Validity of s.106 payment as enabling development

In R (on the application of Thakenham Village Action Ltd) v Horsham District Council [2014] EWHC 67 (Admin), Lindblom J considered the validity of a section 106 planning agreement which required a payment to be made by the applicant. The issue was that the payment would, however, be applied to a site not included in the application for planning permission.

The claimant action group applied for judicial review of the Council's grant of planning permission for the redevelopment of part of a mushroom farm into an estate of 146 residential units. The farm had operated for many years from two large sites within a village. The business was failing and it was proposed to consolidate the operations onto one of the sites. The other site would then be turned into a residential estate.

The action group's claim was that the Council had failed to assess properly whether the residential development proposal required an environmental impact assessment (EIA). If it went ahead, the residential development would be contrary to the Development Plan, and the screening opinion of the Council - which stated that an EIA was not required - failed to address the nature, size and location of the residential development.

The action group also alleged that the planning agreement, which required a payment from the residential developer to part-fund the relocation of the mushroom farm to the second site, was an attempt to buy permission for the residential development.

The claim for judicial review was refused. The court held that:

  • The Council had considered the two developments separately, but had also noted that - together - they were a comprehensive scheme.
  • The screening opinion had to be read in the context of the letter requesting it. The letter had provided all the information needed by the Council.
  • A payment provided in relation to one site, in order to enable another development to proceed, could be a material consideration in the determination of a planning application, but only where there was sufficient connection between the two sites.

In this case, the aim of securing the mushroom farm in the village, and the jobs it produced, was a proper planning consideration. The Council's approach to the residential site as development enabling the farm business was legitimate - R (on the application of Sainsbury's Supermarkets Ltd) v Wolverhampton City Council [2010] considered.

Power to decline a planning application

For some years, local planning authorities have had the power to decline to determine a planning application where the applicant has made a previous similar application in relation to the same land: section 70A of the Town and Country Planning Act 1990.

Guidance, issued at the time the power was introduced, stated that authorities should use the power only where they believed the applicant was trying to wear down resistance and opposition to the application: paragraph 8, Circular 08/2005. However, where a subsequent application was genuinely trying to address issues on which a previous refusal was based, the authority should determine the later application.

In R (on the application of Skillcrown Homes Ltd) v Dartford Borough Council [2014], Skillcrown applied for judicial review of the Council's decision to decline to determine an application.

In September 2010, Skillcrown applied for permission to build eight houses. Following a refusal, it appealed. A planning inspector granted permission in 2011, but that permission was quashed and the decision remitted back to the Secretary of State. Another inspector refused the appeal in 2012 on the basis that the development was not sustainable.

Skillcrown made a fresh application in April 2013. The authority considered that it was very similar to the original, with the only differences being a revised planning statement and a survey. The authority therefore refused to consider the application.

Skillcrown made an application for judicial review of that refusal, making three allegations of irrationality against the authority. Singh J dismissed two of the grounds, but found that the authority had erred on the third: they had failed to take into account paragraph 8 of the guidance. He acknowledged that the authority was not bound to follow it, but held that it was a material consideration. To which end, if the authority did not want to follow the guidance, they must set out reasons for that decision.

The Court added that authorities should remember that Parliament had conferred a power that was discretionary. Even where the pre-conditions for the exercise of the power were satisfied, an authority was not obliged to exercise the power; but it could choose to do so.

Listed Buildings - statutory power to consider preservation of setting

When determining planning applications affecting a listed building, planning authorities must have special regard to the desirability of preserving that building, or its setting, or any features of special architectural or historic interest: section 66(1) of the Planning (Listed Buildings and Conservation Areas) Act 1991.
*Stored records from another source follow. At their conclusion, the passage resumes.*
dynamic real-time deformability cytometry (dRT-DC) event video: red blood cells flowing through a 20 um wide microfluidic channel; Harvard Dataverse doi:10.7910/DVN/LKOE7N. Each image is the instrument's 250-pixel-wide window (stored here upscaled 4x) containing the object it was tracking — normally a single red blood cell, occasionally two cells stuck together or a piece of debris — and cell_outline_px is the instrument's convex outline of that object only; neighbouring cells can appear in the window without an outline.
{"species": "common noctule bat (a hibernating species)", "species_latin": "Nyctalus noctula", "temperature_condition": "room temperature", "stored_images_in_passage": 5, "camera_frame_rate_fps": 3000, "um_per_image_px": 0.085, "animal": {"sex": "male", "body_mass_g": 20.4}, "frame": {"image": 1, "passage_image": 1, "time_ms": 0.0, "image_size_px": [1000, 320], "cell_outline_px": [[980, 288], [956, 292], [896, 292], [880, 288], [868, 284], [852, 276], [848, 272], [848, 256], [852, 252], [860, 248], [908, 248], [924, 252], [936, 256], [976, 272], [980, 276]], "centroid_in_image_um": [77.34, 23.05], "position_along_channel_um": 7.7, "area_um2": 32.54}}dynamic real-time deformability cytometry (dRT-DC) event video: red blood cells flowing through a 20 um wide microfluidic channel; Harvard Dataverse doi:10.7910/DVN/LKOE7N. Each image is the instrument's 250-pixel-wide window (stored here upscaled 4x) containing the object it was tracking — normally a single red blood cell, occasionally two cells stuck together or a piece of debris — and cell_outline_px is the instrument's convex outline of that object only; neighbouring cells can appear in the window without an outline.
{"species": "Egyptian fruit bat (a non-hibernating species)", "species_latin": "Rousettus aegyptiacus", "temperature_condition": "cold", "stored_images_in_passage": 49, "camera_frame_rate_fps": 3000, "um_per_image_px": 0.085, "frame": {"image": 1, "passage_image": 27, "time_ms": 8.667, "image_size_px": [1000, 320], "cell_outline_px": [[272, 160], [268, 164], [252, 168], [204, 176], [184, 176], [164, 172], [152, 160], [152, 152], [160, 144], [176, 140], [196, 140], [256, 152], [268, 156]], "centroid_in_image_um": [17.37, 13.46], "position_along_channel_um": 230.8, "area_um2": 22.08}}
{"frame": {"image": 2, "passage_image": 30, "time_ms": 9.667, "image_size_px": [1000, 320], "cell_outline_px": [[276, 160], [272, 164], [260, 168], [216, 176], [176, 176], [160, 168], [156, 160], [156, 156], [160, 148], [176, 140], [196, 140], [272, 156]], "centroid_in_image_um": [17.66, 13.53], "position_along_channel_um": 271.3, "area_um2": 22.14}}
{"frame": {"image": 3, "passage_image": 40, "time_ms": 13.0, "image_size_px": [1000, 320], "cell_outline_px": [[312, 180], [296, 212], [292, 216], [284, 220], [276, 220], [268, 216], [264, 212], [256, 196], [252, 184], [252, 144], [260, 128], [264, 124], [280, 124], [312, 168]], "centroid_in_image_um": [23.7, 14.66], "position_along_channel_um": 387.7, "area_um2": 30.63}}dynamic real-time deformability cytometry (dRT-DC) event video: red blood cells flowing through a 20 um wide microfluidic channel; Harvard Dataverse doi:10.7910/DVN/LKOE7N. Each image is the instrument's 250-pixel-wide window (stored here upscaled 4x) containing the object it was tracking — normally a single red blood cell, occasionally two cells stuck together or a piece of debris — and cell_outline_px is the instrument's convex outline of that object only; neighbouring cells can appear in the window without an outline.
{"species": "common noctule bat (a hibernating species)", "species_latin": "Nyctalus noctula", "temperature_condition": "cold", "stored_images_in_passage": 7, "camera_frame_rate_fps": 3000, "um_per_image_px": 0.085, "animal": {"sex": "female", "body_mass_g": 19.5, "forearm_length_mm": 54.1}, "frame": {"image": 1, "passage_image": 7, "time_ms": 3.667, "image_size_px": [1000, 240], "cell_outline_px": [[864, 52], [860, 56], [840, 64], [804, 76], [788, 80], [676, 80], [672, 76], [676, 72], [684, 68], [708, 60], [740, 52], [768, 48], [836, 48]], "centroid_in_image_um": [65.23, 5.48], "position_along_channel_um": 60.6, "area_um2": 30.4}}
In North Norfolk District Council v Secretary of State for Communities and Local Government [2014] EWHC 279 (Admin), the Council applied to quash the decision of an inspector, appointed by the Secretary of State on appeal. The inspector granted permission for a wind turbine in the vicinity of a number of listed buildings. The principal ground of appeal was that the inspector had failed to carry out the duty in s.66(1).
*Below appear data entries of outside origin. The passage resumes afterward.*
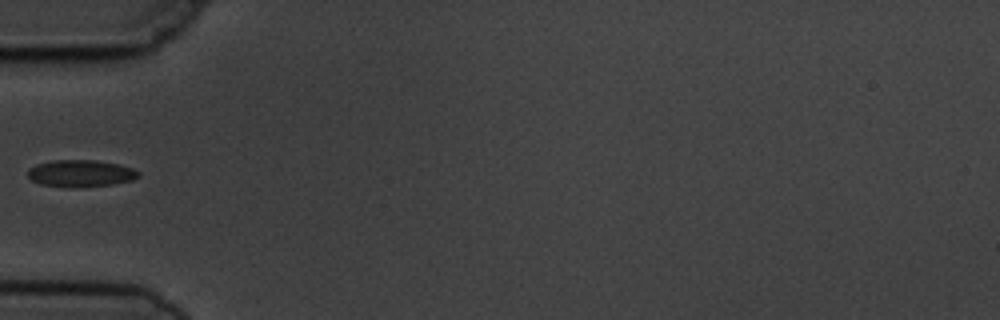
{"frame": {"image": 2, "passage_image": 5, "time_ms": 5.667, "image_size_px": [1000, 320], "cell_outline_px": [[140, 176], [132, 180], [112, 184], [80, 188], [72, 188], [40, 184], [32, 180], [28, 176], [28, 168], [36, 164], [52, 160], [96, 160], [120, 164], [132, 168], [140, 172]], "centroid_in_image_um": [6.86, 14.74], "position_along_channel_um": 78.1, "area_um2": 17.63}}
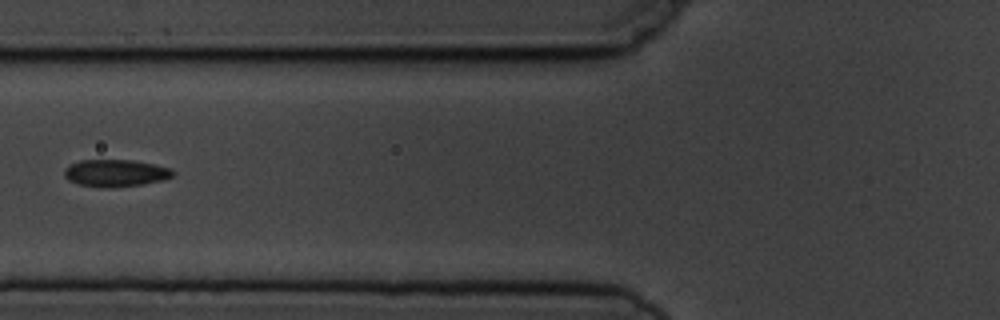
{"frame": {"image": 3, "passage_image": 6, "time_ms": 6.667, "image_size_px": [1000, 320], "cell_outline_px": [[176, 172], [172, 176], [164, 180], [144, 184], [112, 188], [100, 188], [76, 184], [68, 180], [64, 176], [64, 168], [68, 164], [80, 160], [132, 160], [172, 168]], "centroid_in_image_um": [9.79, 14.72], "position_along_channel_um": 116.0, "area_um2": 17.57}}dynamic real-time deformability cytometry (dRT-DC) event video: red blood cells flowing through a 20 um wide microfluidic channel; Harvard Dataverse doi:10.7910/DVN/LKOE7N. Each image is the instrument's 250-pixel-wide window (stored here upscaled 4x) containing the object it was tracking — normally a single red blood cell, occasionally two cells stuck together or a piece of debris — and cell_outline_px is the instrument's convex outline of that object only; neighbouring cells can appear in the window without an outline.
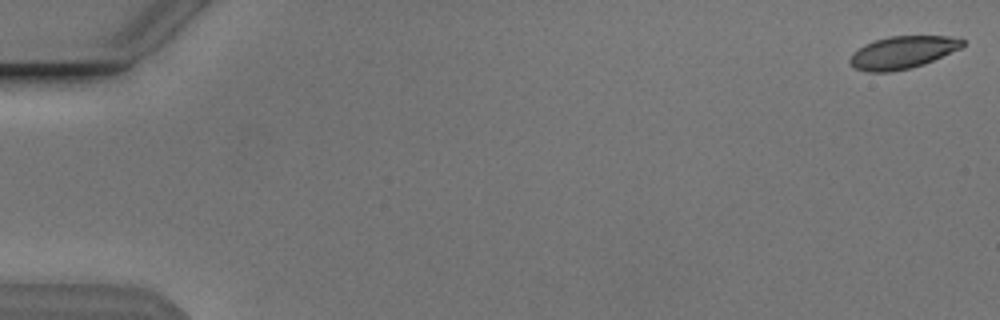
{"species": "Egyptian fruit bat (a non-hibernating species)", "species_latin": "Rousettus aegyptiacus", "temperature_condition": "cold", "stored_images_in_passage": 8, "camera_frame_rate_fps": 3000, "um_per_image_px": 0.085, "animal": {"sex": "male"}, "frame": {"image": 1, "passage_image": 1, "time_ms": 0.0, "image_size_px": [1000, 320], "cell_outline_px": [[964, 44], [960, 48], [924, 64], [908, 68], [888, 72], [868, 72], [856, 68], [848, 60], [852, 52], [864, 44], [888, 36], [948, 36], [964, 40]], "centroid_in_image_um": [76.68, 4.45], "position_along_channel_um": 8.3, "area_um2": 21.1}}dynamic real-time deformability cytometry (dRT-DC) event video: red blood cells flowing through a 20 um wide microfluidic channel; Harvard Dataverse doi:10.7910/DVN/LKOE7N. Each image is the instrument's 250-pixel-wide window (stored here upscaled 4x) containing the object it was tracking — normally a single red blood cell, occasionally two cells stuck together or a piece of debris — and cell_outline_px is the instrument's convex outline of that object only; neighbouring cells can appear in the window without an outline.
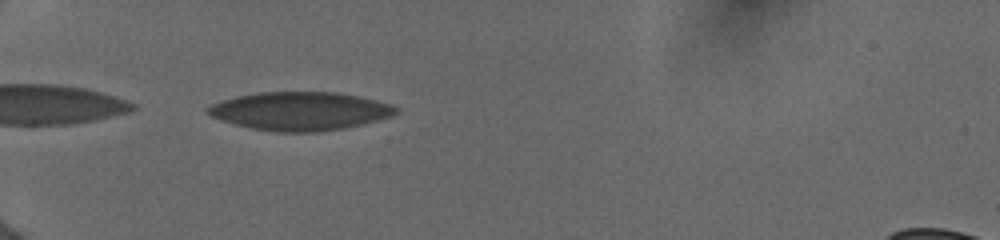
{"species": "human", "species_latin": "Homo sapiens", "temperature_condition": "cold", "stored_images_in_passage": 63, "camera_frame_rate_fps": 3000, "um_per_image_px": 0.085, "donor": {"sex": "female"}, "frame": {"image": 1, "passage_image": 2, "time_ms": 0.333, "image_size_px": [1000, 240], "cell_outline_px": [[400, 108], [392, 116], [344, 128], [312, 132], [276, 132], [252, 128], [236, 124], [212, 116], [204, 108], [212, 104], [236, 96], [260, 92], [336, 92], [360, 96], [392, 104]], "centroid_in_image_um": [25.53, 9.43], "position_along_channel_um": 59.5, "area_um2": 41.73}}
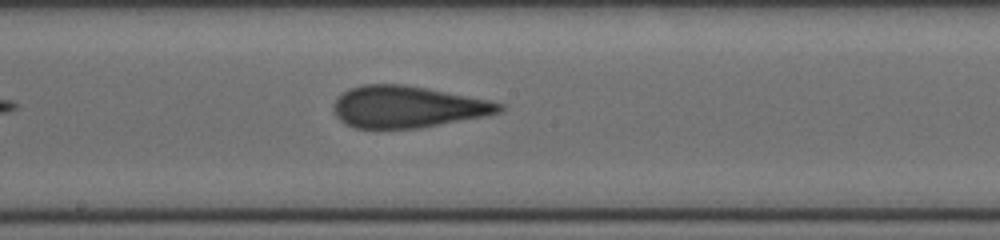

The court found that the inspector's decision letter had carried out a balancing exercise, weighing the harm to the significance of heritage assets against the benefits from the development. However, that exercise did not discharge the s.66(1) duty requiring "special regard" to be given. Because it was not possible to know, from the contents of the decision letter, whether the decision would have been different had the inspector had given "special regard" to the setting of the listed buildings, the grant of permission would be quashed.